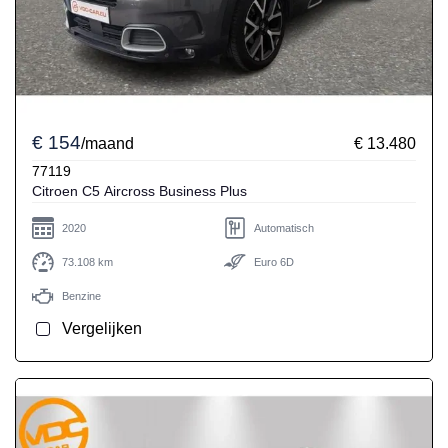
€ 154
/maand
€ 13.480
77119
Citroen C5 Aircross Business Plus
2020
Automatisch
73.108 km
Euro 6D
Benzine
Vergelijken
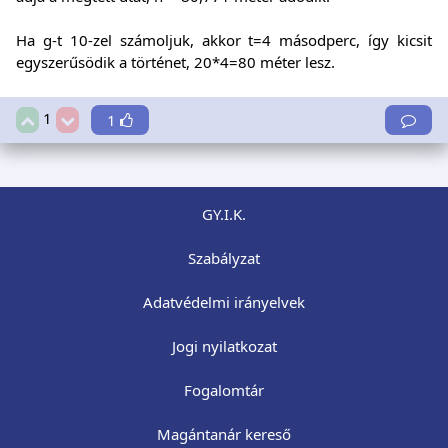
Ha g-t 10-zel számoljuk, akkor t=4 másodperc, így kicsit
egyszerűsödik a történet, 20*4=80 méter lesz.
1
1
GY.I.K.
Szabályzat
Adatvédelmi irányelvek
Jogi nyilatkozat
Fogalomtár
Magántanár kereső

Task brief ▸
Would you please output each record exactly, leaving the images out?

Solution to this problem ▸
€ 154
/maand
€ 13.480
77119
Citroen C5 Aircross Business Plus
2020
Automatisch
73.108 km
Euro 6D
Benzine
Vergelijken
Ha g-t 10-zel számoljuk, akkor t=4 másodperc, így kicsit
egyszerűsödik a történet, 20*4=80 méter lesz.
1
1
GY.I.K.
Szabályzat
Adatvédelmi irányelvek
Jogi nyilatkozat
Fogalomtár
Magántanár kereső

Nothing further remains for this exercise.